QRA techniques on dynamic positioning systems during drilling operations in the Arctic: With emphasis on the dynamic positioning operator

Abstract

With the Norwegian government moving the ice edge farther north than ever before, opening for new areas for petroleum exploration, it will need research on how these areas can affect oil and gas operations. A sensitive environment along with the harsh Arctic climate and remote distances means that severe accidents, like blowouts, will have serious impacts and make cleanup and rescue actions to challenging operations. Additionally, humans working under these conditions are prone to be affected with regards to their reliability, which means that human errors are more likely to occur. The use of dynamic positioning systems as position-keeping solutions on mobile offshore drilling units is becoming increasingly popular as it is quick and easy to change position, independent on seabed conditions and does not need handling of anchors.

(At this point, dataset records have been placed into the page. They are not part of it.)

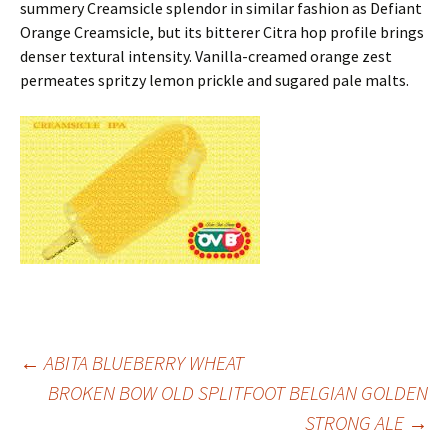
summery Creamsicle splendor in similar fashion as Defiant
Orange Creamsicle, but its bitterer Citra hop profile brings
denser textural intensity. Vanilla-creamed orange zest
permeates spritzy lemon prickle and sugared pale malts.
Post
←
ABITA BLUEBERRY WHEAT
BROKEN BOW OLD SPLITFOOT BELGIAN GOLDEN
STRONG ALE
→
navigation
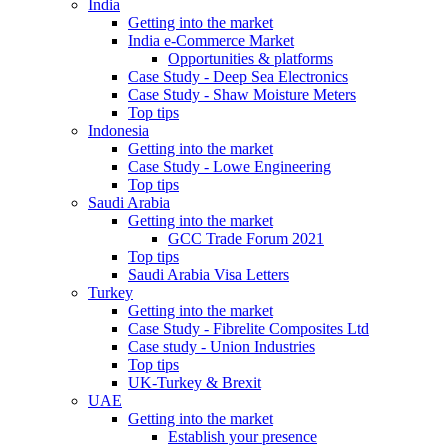
India
Getting into the market
India e-Commerce Market
Opportunities & platforms
Case Study - Deep Sea Electronics
Case Study - Shaw Moisture Meters
Top tips
Indonesia
Getting into the market
Case Study - Lowe Engineering
Top tips
Saudi Arabia
Getting into the market
GCC Trade Forum 2021
Top tips
Saudi Arabia Visa Letters
Turkey
Getting into the market
Case Study - Fibrelite Composites Ltd
Case study - Union Industries
Top tips
UK-Turkey & Brexit
UAE
Getting into the market
Establish your presence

The dynamic positioning operation is managed by an operator who is responsible for keeping the vessel in position, in addition to being a barrier for safely shutting in the well and disconnecting the riser configuration from the BOP when position-keeping is not possible. Quantitative risk assessment techniques have been used in the offshore industry for decades. They are usually applied to operations and systems, but are also possible to utilize for analyzing humans and their contribution in a risk picture. Based on a set of precautions, a model for analyzing dynamic positioning systems during loss-of-position events in the Arctic, with the focus particularly on the dynamic positioning operator, is in this thesis developed. A fictional comparison between a dynamic positioning drilling operation influenced by Arctic conditions and a similar operation in an area not exposed to such conditions is also provided. The comparison will indicate to which extent the reliability of the dynamic positioning operator is decreased by influence of Arctic conditions, and the role this plays in the recovery phase of loss of position events. Hopefully the findings in this thesis can contribute to safer oil and gas operations in the Arctic.